Guerre en RDC : La guerre où la corruption gagne avant les batailles

Pourquoi nos villes tombent-elles alors que la victoire semble imminente ? Pourquoi nos soldats changent-ils d’uniforme au lieu de tirer des balles ? Et une question cruciale : combien d’argent l’ancien président Joseph Kabila investit-il dans la destruction du pays qu’il a dirigé ?

Lorsque la nouvelle est tombée selon laquelle le M23/RDF n’avait pas militairement conquis Goma ou Bukavu, mais y était entré par arrangement, j’étais sceptique. Mais la chute d’Uvira, le 1er décembre 2025, a confirmé ce schéma. Nous étions prêts pour la victoire ; les Wazalendo étaient aux portes de Kamanyola et je préparais des reportages sur la libération de Bukavu. Au lieu de cela, Uvira s’est effondrée.

Mon enquête révèle une vérité dévastatrice : le M23/RDF ne gagne pas cette guerre par la balistique, mais par des virements bancaires.

L’économie de la trahison

La chute d’Uvira n’était pas une bataille, c’était une transaction. Les renseignements confirment que le général de brigade Amuli Civiri a vendu la ville pour environ 3 millions de dollars. Sur cette somme, 800 000 dollars étaient destinés à corrompre les groupes de Wazalendo contrôlant l’axe Kamanyola , des pots-de-vin que plusieurs groupes patriotes ont refusés. Sous le commandement de Civiri, les soldats ont simplement troqué leurs uniformes FARDC contre des tenues du M23. Les gardiens de la cité sont devenus les ennemis.

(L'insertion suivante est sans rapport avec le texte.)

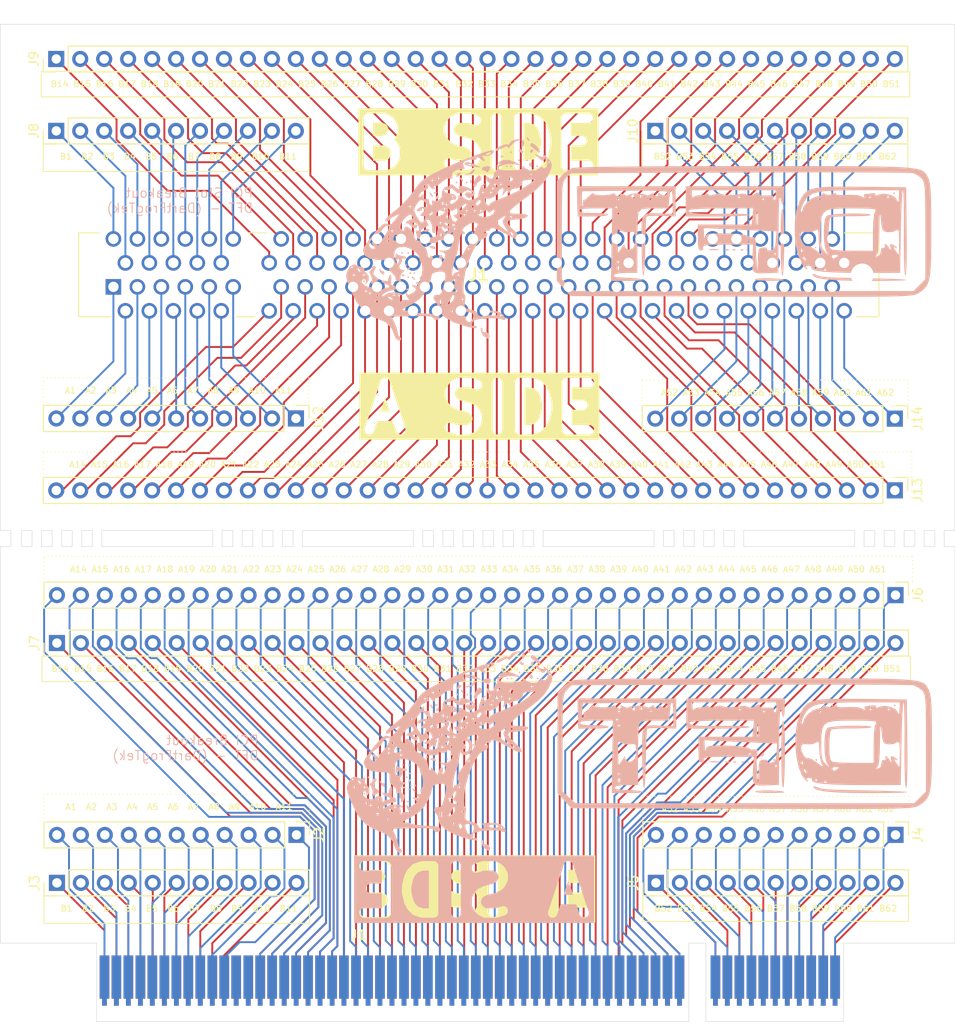
<source format=kicad_pcb>
(kicad_pcb
	(version 20241229)
	(generator "pcbnew")
	(generator_version "9.0")
	(general
		(thickness 1.6)
		(legacy_teardrops no)
	)
	(paper "A4")
	(layers
		(0 "F.Cu" signal)
		(2 "B.Cu" signal)
		(9 "F.Adhes" user "F.Adhesive")
		(11 "B.Adhes" user "B.Adhesive")
		(13 "F.Paste" user)
		(15 "B.Paste" user)
		(5 "F.SilkS" user "F.Silkscreen")
		(7 "B.SilkS" user "B.Silkscreen")
		(1 "F.Mask" user)
		(3 "B.Mask" user)
		(17 "Dwgs.User" user "User.Drawings")
		(19 "Cmts.User" user "User.Comments")
		(21 "Eco1.User" user "User.Eco1")
		(23 "Eco2.User" user "User.Eco2")
		(25 "Edge.Cuts" user)
		(27 "Margin" user)
		(31 "F.CrtYd" user "F.Courtyard")
		(29 "B.CrtYd" user "B.Courtyard")
		(35 "F.Fab" user)
		(33 "B.Fab" user)
		(39 "User.1" user)
		(41 "User.2" user)
		(43 "User.3" user)
		(45 "User.4" user)
	)
	(setup
		(pad_to_mask_clearance 0)
		(allow_soldermask_bridges_in_footprints no)
		(tenting front back)
		(pcbplotparams
			(layerselection 0x00000000_00000000_55555555_5755f5ff)
			(plot_on_all_layers_selection 0x00000000_00000000_00000000_00000000)
			(disableapertmacros no)
			(usegerberextensions no)
			(usegerberattributes yes)
			(usegerberadvancedattributes yes)
			(creategerberjobfile yes)
			(dashed_line_dash_ratio 12.000000)
			(dashed_line_gap_ratio 3.000000)
			(svgprecision 4)
			(plotframeref no)
			(mode 1)
			(useauxorigin no)
			(hpglpennumber 1)
			(hpglpenspeed 20)
			(hpglpendiameter 15.000000)
			(pdf_front_fp_property_popups yes)
			(pdf_back_fp_property_popups yes)
			(pdf_metadata yes)
			(pdf_single_document no)
			(dxfpolygonmode yes)
			(dxfimperialunits yes)
			(dxfusepcbnewfont yes)
			(psnegative no)
			(psa4output no)
			(plot_black_and_white yes)
			(sketchpadsonfab no)
			(plotpadnumbers no)
			(hidednponfab no)
			(sketchdnponfab yes)
			(crossoutdnponfab yes)
			(subtractmaskfromsilk no)
			(outputformat 1)
			(mirror no)
			(drillshape 1)
			(scaleselection 1)
			(outputdirectory "")
		)
	)
	(net 0 "")
	(net 1 "Net-(J5-Pin_8)")
	(net 2 "Net-(J1-TDO)")
	(net 3 "Net-(J7-Pin_21)")
	(net 4 "Net-(J1-AD[01])")
	(net 5 "Net-(J1-~{C{slash}BE#[0]})")
	(net 6 "Net-(J1-C{slash}BE#[3])")
	(net 7 "Net-(J6-Pin_2)")
	(net 8 "Net-(J1-~{PERR#})")
	(net 9 "Net-(J7-Pin_4)")
	(net 10 "Net-(J1-~{FRAME#})")
	(net 11 "Net-(J5-Pin_6)")
	(net 12 "Net-(J4-Pin_10)")
	(net 13 "Net-(J3-Pin_5)")
	(net 14 "Net-(J6-Pin_20)")
	(net 15 "Net-(J1-~{REQ#})")
	(net 16 "Net-(J1-AD[28])")
	(net 17 "Net-(J6-Pin_9)")
	(net 18 "Net-(J1-AD[17])")
	(net 19 "Net-(J1-~{ACK64#})")
	(net 20 "Net-(J1-AD[16])")
	(net 21 "Net-(J1-AD[20])")
	(net 22 "Net-(J1-+12V)")
	(net 23 "Net-(J1-~{INTA#})")
	(net 24 "Net-(J2-Pin_1)")
	(net 25 "Net-(J6-Pin_15)")
	(net 26 "Net-(J1-~{LOCK#})")
	(net 27 "Net-(J1-AD[22])")
	(net 28 "Net-(J1-AD[03])")
	(net 29 "Net-(J1-IDSEL)")
	(net 30 "Net-(J6-Pin_11)")
	(net 31 "Net-(J1-AD[23])")
	(net 32 "Net-(J1-AD[29])")
	(net 33 "Net-(J3-Pin_3)")
	(net 34 "Net-(J1-AD[14])")
	(net 35 "Net-(J1-AD[07])")
	(net 36 "Net-(J5-Pin_3)")
	(net 37 "Net-(J1-AD[13])")
	(net 38 "Net-(J2-Pin_3)")
	(net 39 "Net-(J1-AD[06])")
	(net 40 "Net-(J7-Pin_30)")
	(net 41 "Net-(J1-~{IRDY#})")
	(net 42 "Net-(J1-AD[15])")
	(net 43 "Net-(J1-AD[10])")
	(net 44 "Net-(J7-Pin_6)")
	(net 45 "Net-(J1-PAR)")
	(net 46 "Net-(J1-AD[27])")
	(net 47 "Net-(J1-M66EN)")
	(net 48 "Net-(J1-~{PRSNT1#})")
	(net 49 "Net-(J1-AD[09])")
	(net 50 "Net-(J1-AD[11])")
	(net 51 "Net-(J1-~{INTC#})")
	(net 52 "Net-(J1-AD[25])")
	(net 53 "Net-(J1-~{SERR#})")
	(net 54 "Net-(J2-Pin_2)")
	(net 55 "Net-(J1-~{C{slash}BE#[2]})")
	(net 56 "Net-(J1-AD[04])")
	(net 57 "Net-(J7-Pin_18)")
	(net 58 "Net-(J7-Pin_15)")
	(net 59 "Net-(J1--12V)")
	(net 60 "Net-(J7-Pin_23)")
	(net 61 "Net-(J1-AD[24])")
	(net 62 "Net-(J1-AD[31])")
	(net 63 "Net-(J1-AD[05])")
	(net 64 "Net-(J7-Pin_28)")
	(net 65 "Net-(J7-Pin_9)")
	(net 66 "Net-(J1-~{RST#})")
	(net 67 "Net-(J1-~{REQ64#})")
	(net 68 "Net-(J6-Pin_23)")
	(net 69 "Net-(J6-Pin_8)")
	(net 70 "Net-(J6-Pin_26)")
	(net 71 "Net-(J6-Pin_5)")
	(net 72 "Net-(J1-~{TRDY#})")
	(net 73 "Net-(J6-Pin_10)")
	(net 74 "Net-(J1-~{INTD#})")
	(net 75 "Net-(J7-Pin_25)")
	(net 76 "Net-(J1-AD[26])")
	(net 77 "Net-(J2-Pin_4)")
	(net 78 "Net-(J1-~{STOP#})")
	(net 79 "Net-(J3-Pin_10)")
	(net 80 "Net-(J4-Pin_7)")
	(net 81 "Net-(J1-AD[02])")
	(net 82 "Net-(J2-Pin_7)")
	(net 83 "Net-(J7-Pin_1)")
	(net 84 "Net-(J1-~{GNT#})")
	(net 85 "Net-(J1-~{INTB#})")
	(net 86 "Net-(J1-TMS)")
	(net 87 "Net-(J1-~{TRST#})")
	(net 88 "Net-(J1-~{PRSNT2#})")
	(net 89 "Net-(J1-TDI)")
	(net 90 "Net-(J4-Pin_1)")
	(net 91 "Net-(J6-Pin_32)")
	(net 92 "Net-(J1-AD[18])")
	(net 93 "Net-(J7-Pin_2)")
	(net 94 "Net-(J1-CLK)")
	(net 95 "Net-(J1-~{C{slash}BE#[1]})")
	(net 96 "Net-(J4-Pin_4)")
	(net 97 "Net-(J5-Pin_11)")
	(net 98 "Net-(J1-AD[19])")
	(net 99 "Net-(J6-Pin_13)")
	(net 100 "Net-(J1-~{DEVSEL#})")
	(net 101 "Net-(J7-Pin_12)")
	(net 102 "Net-(J1-3.3VAUX)")
	(net 103 "Net-(J1-TCK)")
	(net 104 "Net-(J1-PME#)")
	(net 105 "Net-(J6-Pin_17)")
	(net 106 "Net-(J6-Pin_29)")
	(net 107 "Net-(J4-Pin_2)")
	(net 108 "Net-(J1-AD[30])")
	(net 109 "Net-(J7-Pin_33)")
	(net 110 "Net-(J6-Pin_34)")
	(net 111 "Net-(J3-Pin_6)")
	(net 112 "Net-(J1-AD[12])")
	(net 113 "Net-(J1-AD[21])")
	(net 114 "Net-(J5-Pin_10)")
	(net 115 "Net-(J1-AD[08])")
	(net 116 "Net-(J1-AD[00])")
	(net 117 "unconnected-(J1-________KEY________-PadA50)")
	(net 118 "unconnected-(J1-________KEY________-PadA51)")
	(net 119 "unconnected-(J1-________KEY________-PadB50)")
	(net 120 "unconnected-(J1-________KEY________-PadB51)")
	(footprint "Connector_PinHeader_2.54mm:PinHeader_1x11_P2.54mm_Vertical" (layer "F.Cu") (at 104.82 46.68 90))
	(footprint "Connector_PinHeader_2.54mm:PinHeader_1x11_P2.54mm_Vertical" (layer "F.Cu") (at 193.72 77.16 -90))
	(footprint "Connector_PCBEdge:BUS_PCI" (layer "F.Cu") (at 148.66 137.64))
	(footprint "Connector_PinHeader_2.54mm:PinHeader_1x11_P2.54mm_Vertical" (layer "F.Cu") (at 168.39 126.33 90))
	(footprint "Connector_PinHeader_2.54mm:PinHeader_1x11_P2.54mm_Vertical" (layer "F.Cu") (at 168.32 46.68 90))
	(footprint "Connector_PinHeader_2.54mm:PinHeader_1x36_P2.54mm_Vertical" (layer "F.Cu") (at 104.89 100.93 90))
	(footprint "Connector_PinHeader_2.54mm:PinHeader_1x11_P2.54mm_Vertical" (layer "F.Cu") (at 193.79 121.25 -90))
	(footprint "Connector_PinHeader_2.54mm:PinHeader_1x36_P2.54mm_Vertical" (layer "F.Cu") (at 193.79 95.85 -90))
	(footprint "Connector_PinHeader_2.54mm:PinHeader_1x36_P2.54mm_Vertical" (layer "F.Cu") (at 104.82 39.06 90))
	(footprint "PCI_Slot:51451541" (layer "F.Cu") (at 110.88 63.2))
	(footprint "Connector_PinHeader_2.54mm:PinHeader_1x11_P2.54mm_Vertical" (layer "F.Cu") (at 130.29 121.25 -90))
	(footprint "Connector_PinHeader_2.54mm:PinHeader_1x36_P2.54mm_Vertical"
		(layer "F.Cu")
		(uuid "cb360b15-7acd-47e0-aa08-76da33050be6")
		(at 193.72 84.76 -90)
		(descr "Through hole straight pin header, 1x36, 2.54mm pitch, single row")
		(tags "Through hole pin header THT 1x36 2.54mm single row")
		(property "Reference" "J13"
			(at 0 -2.38 90)
			(layer "F.SilkS")
			(uuid "1ad43f27-8c61-49b9-92bc-78e10ebb11c2")
			(effects
				(font
					(size 1 1)
					(thickness 0.15)
				)
			)
		)
		(property "Value" "Conn_01x36_Pin"
			(at 0 91.28 90)
			(layer "F.Fab")
			(uuid "dbd00a38-6a71-442b-8841-83968c28bcd2")
			(effects
				(font
					(size 1 1)
					(thickness 0.15)
				)
			)
		)
		(property "Datasheet" ""
			(at 0 0 90)
			(layer "F.Fab")
			(hide yes)
			(uuid "be08d39d-2d39-4e9d-826a-87a6d8b555a6")
			(effects
				(font
					(size 1.27 1.27)
					(thickness 0.15)
				)
			)
		)
		(property "Description" "Generic connector, single row, 01x36, script generated"
			(at 0 0 90)
			(layer "F.Fab")
			(hide yes)
			(uuid "0f0fbee7-0b2e-4b5a-bb99-baadb6a2226e")
			(effects
				(font
					(size 1.27 1.27)
					(thickness 0.15)
				)
			)
		)
		(attr through_hole)
		(fp_line
			(start -1.38 90.28)
			(end 1.38 90.28)
			(stroke
				(width 0.12)
				(type solid)
			)
			(layer "F.SilkS")
			(net 780592168)
			(uuid "aa7f6e30-fb3f-4bc9-b111-19515a391971")
		)
		(fp_line
			(start -1.38 1.27)
			(end -1.38 90.28)
			(stroke
				(width 0.12)
				(type solid)
			)
			(layer "F.SilkS")
			(net 780592168)
			(uuid "09f4d47f-04d9-4aa1-95d3-d78969f0b9d7")
		)
		(fp_line
			(start -1.38 1.27)
			(end 1.38 1.27)
			(stroke
				(width 0.12)
				(type solid)
			)
			(layer "F.SilkS")
			(net 780592168)
			(uuid "c2756b9c-3e5d-4788-9e9c-3a3529c04ff0")
		)
		(fp_line
			(start 1.38 1.27)
			(end 1.38 90.28)
			(stroke
				(width 0.12)
				(type solid)
			)
			(layer "F.SilkS")
			(net 780592168)
			(uuid "6438416f-a872-4876-93cd-2e3b1eabe065")
		)
		(fp_line
			(start -1.38 0)
			(end -1.38 -1.38)
			(stroke
				(width 0.12)
				(type solid)
			)
			(layer "F.SilkS")
			(net 780592168)
			(uuid "13c937c8-5214-4bde-9baf-4cf244a85b8e")
		)
		(fp_line
			(start -1.38 -1.38)
			(end 0 -1.38)
			(stroke
				(width 0.12)
				(type solid)
			)
			(layer "F.SilkS")
			(net 780592168)
			(uuid "95ebb230-8df3-4f0a-be78-7c68a9c426c2")
		)
		(fp_line
			(start -1.77 90.67)
			(end 1.77 90.67)
			(stroke
				(width 0.05)
				(type solid)
			)
			(layer "F.CrtYd")
			(net 780592168)
			(uuid "f93ff301-c684-4201-b55e-aa2f7de1e349")
		)
		(fp_line
			(start 1.77 90.67)
			(end 1.77 -1.77)
			(stroke
				(width 0.05)
				(type solid)
			)
			(layer "F.CrtYd")
			(net 780592168)
			(uuid "ff3c6367-c0c5-4793-822c-dddca48c37a0")
		)
		(fp_line
			(start -1.77 -1.77)
			(end -1.77 90.67)
			(stroke
				(width 0.05)
				(type solid)
			)
			(layer "F.CrtYd")
			(net 780592168)
			(uuid "c35df1f9-08e7-4b19-8318-b9e58a406ad9")
		)
		(fp_line
			(start 1.77 -1.77)
			(end -1.77 -1.77)
			(stroke
				(width 0.05)
				(type solid)
			)
			(layer "F.CrtYd")
			(net 780592168)
			(uuid "56cffa78-47f0-456d-8e40-6061318c29a5")
		)
		(fp_line
			(start -1.27 90.17)
			(end -1.27 -0.635)
			(stroke
				(width 0.1)
				(type solid)
			)
			(layer "F.Fab")
			(net 780592168)
			(uuid "e86e2da3-b27c-4a31-8c82-8c3edab3cfa1")
		)
		(fp_line
			(start 1.27 90.17)
			(end -1.27 90.17)
			(stroke
				(width 0.1)
				(type solid)
			)
			(layer "F.Fab")
			(net 780592168)
			(uuid "7333af22-b417-468e-a601-7c37c5215384")
		)
		(fp_line
			(start -1.27 -0.635)
			(end -0.635 -1.27)
			(stroke
				(width 0.1)
				(type solid)
			)
			(layer "F.Fab")
			(net 780592168)
			(uuid "8d0592b7-8f4c-4845-9aec-530ffb4c4332")
		)
		(fp_line
			(start -0.635 -1.27)
			(end 1.27 -1.27)
			(stroke
				(width 0.1)
				(type solid)
			)
			(layer "F.Fab")
			(net 780592168)
			(uuid "4d9d7f0b-e2be-4e4e-a1ce-4ed9087f41eb")
		)
		(fp_line
			(start 1.27 -1.27)
			(end 1.27 90.17)
			(stroke
				(width 0.1)
				(type solid)
			)
			(layer "F.Fab")
			(net 780592168)
			(uuid "58045716-a72c-4c9f-b1a5-7b6c19e70e0c")
		)
		(fp_text user "${REFERENCE}"
			(at 0 44.45 0)
			(layer "F.Fab")
			(uuid "bcea55f4-d855-4250-95c6-a09192f601bb")
			(effects
				(font
					(size 1 1)
					(thickness 0.15)
				)
			)
		)
		(pad "1" thru_hole rect
			(at 0 0 270)
			(size 1.7 1.7)
			(drill 1)
			(layers "*.Cu" "*.Mask")
			(remove_unused_layers no)
			(net 49 "Net-(J1-AD[09])")
			(pinfunction "Pin_1")
			(pintype "passive")
			(uuid "38a977a3-7e62-406b-9f50-b8e5b3b31e0f")
		)
		(pad "2" thru_hole circle
			(at 0 2.54 270)
			(size 1.7 1.7)
			(drill 1)
			(layers "*.Cu" "*.Mask")
			(remove_unused_layers no)
			(net 7 "Net-(J6-Pin_2)")
			(pinfunction "Pin_2")
			(pintype "passive")
			(uuid "4e9829f0-071b-4e3c-9f8b-109363cc973b")
		)
		(pad "3" thru_hole circle
			(at 0 5.08 270)
			(size 1.7 1.7)
			(drill 1)
			(layers "*.Cu" "*.Mask")
			(remove_unused_layers no)
			(net 50 "Net-(J1-AD[11])")
			(pinfunction "Pin_3")
			(pintype "passive")
			(uuid "c010f8f8-5e39-4983-a0cf-78604d4e8057")
		)
		(pad "4" thru_hole circle
			(at 0 7.62 270)
			(size 1.7 1.7)
			(drill 1)
			(layers "*.Cu" "*.Mask")
			(remove_unused_layers no)
			(net 37 "Net-(J1-AD[13])")
			(pinfunction "Pin_4")
			(pintype "passive")
			(uuid "02eaf42d-fd8f-4f95-97d7-5843dd1dae6f")
		)
		(pad "5" thru_hole circle
			(at 0 10.16 270)
			(size 1.7 1.7)
			(drill 1)
			(layers "*.Cu" "*.Mask")
			(remove_unused_layers no)
			(net 71 "Net-(J6-Pin_5)")
			(pinfunction "Pin_5")
			(pintype "passive")
			(uuid "23a1f489-ab67-4611-a010-69102379ac05")
		)
		(pad "6" thru_hole circle
			(at 0 12.7 270)
			(size 1.7 1.7)
			(drill 1)
			(layers "*.Cu" "*.Mask")
			(remove_unused_layers no)
			(net 42 "Net-(J1-AD[15])")
			(pinfunction "Pin_6")
			(pintype "passive")
			(uuid "8041b176-19c4-4d53-a249-2c9644f550c0")
		)
		(pad "7" thru_hole circle
			(at 0 15.24 270)
			(size 1.7 1.7)
			(drill 1)
			(layers "*.Cu" "*.Mask")
			(remove_unused_layers no)
			(net 45 "Net-(J1-PAR)")
			(pinfunction "Pin_7")
			(pintype "passive")
			(uuid "25213a2b-c51e-474a-8cba-51fbecda41f0")
		)
		(pad "8" thru_hole circle
			(at 0 17.78 270)
			(size 1.7 1.7)
			(drill 1)
			(layers "*.Cu" "*.Mask")
			(remove_unused_layers no)
			(net 69 "Net-(J6-Pin_8)")
			(pinfunction "Pin_8")
			(pintype "passive")
			(uuid "6d9a137c-c775-44e5-a046-40d5ecd37be1")
		)
		(pad "9" thru_hole circle
			(at 0 20.32 270)
			(size 1.7 1.7)
			(drill 1)
			(layers "*.Cu" "*.Mask")
			(remove_unused_layers no)
			(net 17 "Net-(J6-Pin_9)")
			(pinfunction "Pin_9")
			(pintype "passive")
			(uuid "18711ece-5f50-4df9-993e-bb80dde07f2d")
		)
		(pad "10" thru_hole circle
			(at 0 22.86 270)
			(size 1.7 1.7)
			(drill 1)
			(layers "*.Cu" "*.Mask")
			(remove_unused_layers no)
			(net 73 "Net-(J6-Pin_10)")
			(pinfunction "Pin_10")
			(pintype "passive")
			(uuid "1c74032f-ae9e-449c-ab14-0e4606e63680")
		)
		(pad "11" thru_hole circle
			(at 0 25.4 270)
			(size 1.7 1.7)
			(drill 1)
			(layers "*.Cu" "*.Mask")
			(remove_unused_layers no)
			(net 30 "Net-(J6-Pin_11)")
			(pinfunction "Pin_11")
			(pintype "passive")
			(uuid "762b45b3-12b0-4f81-85b2-9b08d40e0e12")
		)
		(pad "12" thru_hole circle
			(at 0 27.94 270)
			(size 1.7 1.7)
			(drill 1)
			(layers "*.Cu" "*.Mask")
			(remove_unused_layers no)
			(net 78 "Net-(J1-~{STOP#})")
			(pinfunction "Pin_12")
			(pintype "passive")
			(uuid "40839ac4-5663-44f8-ae26-387ce8b08d36")
		)
		(pad "13" thru_hole circle
			(at 0 30.48 270)
			(size 1.7 1.7)
			(drill 1)
			(layers "*.Cu" "*.Mask")
			(remove_unused_layers no)
			(net 99 "Net-(J6-Pin_13)")
			(pinfunction "Pin_13")
			(pintype "passive")
			(uuid "9d4bed03-fb49-4f83-ac49-5bf8479927b5")
		)
		(pad "14" thru_hole circle
... [362008 chars truncated]
</source>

Le complot de Baraka : Anatomie d’une vente

Nous avons maintenant la preuve vidéo de cette stratégie. Un soldat des FARDC capturé a avoué un complot raté visant à vendre la ville de Baraka.
L’ancien président Joseph Kabila et Corneille Nangaa ont été aperçus à Uvira le 4 janvier 2026 pour activer une cellule dormante. Le plan impliquait 1,8 million de dollars pour faire entrer clandestinement 3 500 armes lourdes du M23 à Baraka en utilisant des convois FARDC. Une fois les armes sur place, les officiers corrompus devaient ordonner un “repli stratégique”, permettant à l’ennemi d’entrer sans résistance.
Le complot a échoué uniquement à cause de la cupidité. Le transporteur, chargé de partager 800 000 dollars avec ses collègues, a tenté de fuir vers la Tanzanie par bateau. Alertés par les services de renseignement, les Wazalendo et les unités loyales des FARDC l’ont intercepté.

Le facteur Kabila

Ce conflit est une coentreprise : Kigali fournit les soldats, mais Kabila fournit les liquidités. Sans la fortune volée de Kabila pour financer ces paiements, le Rwanda ne pourrait pas soutenir les coûts astronomiques de cette occupation.

L’illusion du tyran

Joseph Kabila croit-il vraiment qu’en achetant des villes et en fracturant la république, il pourra revenir à Kinshasa et gouverner ? Le peuple congolais le connaît désormais non pas comme un homme d’État, mais comme le financier de sa souffrance. S’il prend le pouvoir, il ne pourra régner que par la terreur. Mais l’histoire est sévère envers les dirigeants qui font la guerre à leur propre peuple.

Deux précédents historiques servent d’avertissement :
Nicolae Ceaușescu (Roumanie) :
Il a maintenu le pouvoir grâce à une police secrète brutale et la peur. En 1989, le peuple qu’il opprimait s’est retourné contre lui. Il a été capturé par ses propres forces armées et exécuté.
Benito Mussolini (Italie) : Le dictateur fasciste qui régnait d’une main de fer a connu une fin sinistre. À l’effondrement de son régime, il a été capturé par des partisans et exécuté, son corps pendu sur une place de Milan par les citoyens en colère qu’il commandait autrefois.

Kabila a peut-être l’argent pour acheter un général aujourd’hui, mais il ne peut pas acheter l’immunité contre la colère d’une nation trahie.